» **About this exercise**: From first entry to last, give the listing again verbatim.

» **Materials provided**:
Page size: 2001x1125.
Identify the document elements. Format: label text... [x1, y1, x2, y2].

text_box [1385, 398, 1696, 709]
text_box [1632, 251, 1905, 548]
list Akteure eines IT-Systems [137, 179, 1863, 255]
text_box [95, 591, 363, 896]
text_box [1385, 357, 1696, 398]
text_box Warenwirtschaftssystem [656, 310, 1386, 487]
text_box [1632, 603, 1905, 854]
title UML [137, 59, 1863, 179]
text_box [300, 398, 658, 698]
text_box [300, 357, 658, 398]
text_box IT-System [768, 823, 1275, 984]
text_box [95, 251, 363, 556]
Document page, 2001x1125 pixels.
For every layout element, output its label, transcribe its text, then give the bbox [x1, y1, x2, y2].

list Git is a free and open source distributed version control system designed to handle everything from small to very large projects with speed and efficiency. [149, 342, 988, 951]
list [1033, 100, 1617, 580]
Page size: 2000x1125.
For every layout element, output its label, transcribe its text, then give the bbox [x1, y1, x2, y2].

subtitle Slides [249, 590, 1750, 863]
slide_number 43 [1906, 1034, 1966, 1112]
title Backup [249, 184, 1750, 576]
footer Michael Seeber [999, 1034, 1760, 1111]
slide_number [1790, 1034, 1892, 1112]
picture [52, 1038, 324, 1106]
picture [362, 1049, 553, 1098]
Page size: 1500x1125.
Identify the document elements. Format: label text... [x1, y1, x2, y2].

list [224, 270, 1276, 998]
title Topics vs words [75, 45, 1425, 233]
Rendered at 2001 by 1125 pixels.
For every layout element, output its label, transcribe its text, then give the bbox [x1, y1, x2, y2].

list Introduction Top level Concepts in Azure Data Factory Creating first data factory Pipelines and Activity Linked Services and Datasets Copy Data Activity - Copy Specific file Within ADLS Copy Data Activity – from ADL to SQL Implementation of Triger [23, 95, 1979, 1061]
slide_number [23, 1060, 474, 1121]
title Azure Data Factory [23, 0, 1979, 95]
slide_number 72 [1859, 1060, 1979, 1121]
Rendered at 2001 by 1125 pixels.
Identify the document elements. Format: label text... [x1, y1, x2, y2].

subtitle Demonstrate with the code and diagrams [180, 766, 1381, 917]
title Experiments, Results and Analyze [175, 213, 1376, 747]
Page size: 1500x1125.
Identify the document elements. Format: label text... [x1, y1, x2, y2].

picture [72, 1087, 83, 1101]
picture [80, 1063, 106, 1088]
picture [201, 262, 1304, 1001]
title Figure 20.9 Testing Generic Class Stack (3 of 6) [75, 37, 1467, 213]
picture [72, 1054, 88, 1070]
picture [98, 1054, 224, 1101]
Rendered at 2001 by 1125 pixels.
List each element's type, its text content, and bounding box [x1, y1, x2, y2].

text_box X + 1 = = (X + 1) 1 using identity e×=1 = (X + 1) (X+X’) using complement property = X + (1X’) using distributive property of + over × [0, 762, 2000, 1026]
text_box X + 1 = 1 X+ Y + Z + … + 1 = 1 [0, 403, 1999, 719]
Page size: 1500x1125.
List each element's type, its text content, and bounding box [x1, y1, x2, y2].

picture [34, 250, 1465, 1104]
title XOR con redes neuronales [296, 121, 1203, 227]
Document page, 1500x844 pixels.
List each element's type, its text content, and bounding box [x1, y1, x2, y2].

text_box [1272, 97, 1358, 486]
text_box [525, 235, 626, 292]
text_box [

» **Response below**:
Page size: 2001x1125.
Identify the document elements. Format: label text... [x1, y1, x2, y2].

text_box [1385, 398, 1696, 709]
text_box [1632, 251, 1905, 548]
list Akteure eines IT-Systems [137, 179, 1863, 255]
text_box [95, 591, 363, 896]
text_box [1385, 357, 1696, 398]
text_box Warenwirtschaftssystem [656, 310, 1386, 487]
text_box [1632, 603, 1905, 854]
title UML [137, 59, 1863, 179]
text_box [300, 398, 658, 698]
text_box [300, 357, 658, 398]
text_box IT-System [768, 823, 1275, 984]
text_box [95, 251, 363, 556]
Document page, 2001x1125 pixels.
For every layout element, output its label, transcribe its text, then give the bbox [x1, y1, x2, y2].

list Git is a free and open source distributed version control system designed to handle everything from small to very large projects with speed and efficiency. [149, 342, 988, 951]
list [1033, 100, 1617, 580]
Page size: 2000x1125.
For every layout element, output its label, transcribe its text, then give the bbox [x1, y1, x2, y2].

subtitle Slides [249, 590, 1750, 863]
slide_number 43 [1906, 1034, 1966, 1112]
title Backup [249, 184, 1750, 576]
footer Michael Seeber [999, 1034, 1760, 1111]
slide_number [1790, 1034, 1892, 1112]
picture [52, 1038, 324, 1106]
picture [362, 1049, 553, 1098]
Page size: 1500x1125.
Identify the document elements. Format: label text... [x1, y1, x2, y2].

list [224, 270, 1276, 998]
title Topics vs words [75, 45, 1425, 233]
Rendered at 2001 by 1125 pixels.
For every layout element, output its label, transcribe its text, then give the bbox [x1, y1, x2, y2].

list Introduction Top level Concepts in Azure Data Factory Creating first data factory Pipelines and Activity Linked Services and Datasets Copy Data Activity - Copy Specific file Within ADLS Copy Data Activity – from ADL to SQL Implementation of Triger [23, 95, 1979, 1061]
slide_number [23, 1060, 474, 1121]
title Azure Data Factory [23, 0, 1979, 95]
slide_number 72 [1859, 1060, 1979, 1121]
Rendered at 2001 by 1125 pixels.
Identify the document elements. Format: label text... [x1, y1, x2, y2].

subtitle Demonstrate with the code and diagrams [180, 766, 1381, 917]
title Experiments, Results and Analyze [175, 213, 1376, 747]
Page size: 1500x1125.
Identify the document elements. Format: label text... [x1, y1, x2, y2].

picture [72, 1087, 83, 1101]
picture [80, 1063, 106, 1088]
picture [201, 262, 1304, 1001]
title Figure 20.9 Testing Generic Class Stack (3 of 6) [75, 37, 1467, 213]
picture [72, 1054, 88, 1070]
picture [98, 1054, 224, 1101]
Rendered at 2001 by 1125 pixels.
List each element's type, its text content, and bounding box [x1, y1, x2, y2].

text_box X + 1 = = (X + 1) 1 using identity e×=1 = (X + 1) (X+X’) using complement property = X + (1X’) using distributive property of + over × [0, 762, 2000, 1026]
text_box X + 1 = 1 X+ Y + Z + … + 1 = 1 [0, 403, 1999, 719]
Page size: 1500x1125.
List each element's type, its text content, and bounding box [x1, y1, x2, y2].

picture [34, 250, 1465, 1104]
title XOR con redes neuronales [296, 121, 1203, 227]
Document page, 1500x844 pixels.
List each element's type, its text content, and bounding box [x1, y1, x2, y2].

text_box [1272, 97, 1358, 486]
text_box [525, 235, 626, 292]
text_box [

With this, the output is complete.